PPS-onderzoek naar geïntegreerde teelt op zand
‘ICM wordt ook op zandgrond de praktijk’
Onderzoekers van Wageningen University & Research (WUR) hebben de geïntegreerde aanpak van ziekten en plagen uitgewerkt tot een raamwerk met vijf pijlers: gewasdiversiteit in tijd en ruimte, ras en teeltwijze, bodembeheer, gerichte bestrijding, en monitoring en evaluatie. Aan elk van deze pijlers hangt een breed spectrum van maatregelen, passend binnen de ICM-strategie (Integrated Crop Management, oftewel geïntegreerde teelt).
Naar hele systeem kijken
Deze maatregelen voorkomen vestiging en vermeerdering van een onkruid, ziekte of plaag zoveel mogelijk, of ze verminderen de impact ervan op het gewas. Ze worden aangevuld met (beslissings)ondersteunende maatregelen. Bij de ICM-aanpak draait het om het zo goed mogelijk afstemmen van teeltmaatregelen, voor de huidige en voor de toekomstige gewassen binnen het bouwplan, met zo weinig mogelijk gewasbeschermingsmiddelen.

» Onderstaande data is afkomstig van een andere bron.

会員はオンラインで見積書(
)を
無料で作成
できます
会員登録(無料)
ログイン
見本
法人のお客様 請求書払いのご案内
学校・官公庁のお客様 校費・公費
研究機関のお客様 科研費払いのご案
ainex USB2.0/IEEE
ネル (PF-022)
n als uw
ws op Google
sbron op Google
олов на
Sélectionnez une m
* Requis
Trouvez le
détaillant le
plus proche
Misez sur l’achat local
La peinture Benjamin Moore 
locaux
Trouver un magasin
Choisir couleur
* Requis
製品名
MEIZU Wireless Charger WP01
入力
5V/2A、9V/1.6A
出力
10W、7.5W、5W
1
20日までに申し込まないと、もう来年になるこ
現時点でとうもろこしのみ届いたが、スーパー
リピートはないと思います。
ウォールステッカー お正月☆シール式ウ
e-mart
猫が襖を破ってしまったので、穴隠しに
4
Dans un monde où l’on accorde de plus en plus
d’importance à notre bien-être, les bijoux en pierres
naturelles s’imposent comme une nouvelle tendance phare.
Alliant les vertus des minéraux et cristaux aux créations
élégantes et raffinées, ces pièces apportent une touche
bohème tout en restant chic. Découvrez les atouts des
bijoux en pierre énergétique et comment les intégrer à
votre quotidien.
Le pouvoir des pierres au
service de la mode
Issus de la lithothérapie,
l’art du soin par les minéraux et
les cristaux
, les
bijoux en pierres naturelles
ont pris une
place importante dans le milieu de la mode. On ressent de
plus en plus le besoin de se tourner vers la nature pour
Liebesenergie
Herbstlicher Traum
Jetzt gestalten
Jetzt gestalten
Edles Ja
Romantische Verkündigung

ICM betekent naar het hele systeem kijken om weerbaar te kunnen telen. Het gaat niet meer om één vast spuitschema, maar om verschillende maatregelen die een teler neemt om zijn gewas gezond te houden. Kortom, een andere aanpak, waar je als akkerbouwer mee moet leren werken.
ICM versus referentie
Bij proefboerderij Vredepeel (LB) is samen met de partners BO Akkerbouw, Agrifirm, IRS, Topsector Agri & Food, Artemis, CZAV, Geersing Potato Specialist, Oro Agri, Cebeco, Syngenta, UPL, Bayer, LambWeston, Ecostyle en HZPC een grote proef aangelegd. Daarin wordt ICM vergeleken met de referentieaanpak. In de referentieaanpak wordt gewerkt volgens de dagelijkse praktijk en met alle toegelaten gewasbeschermingsmiddelen.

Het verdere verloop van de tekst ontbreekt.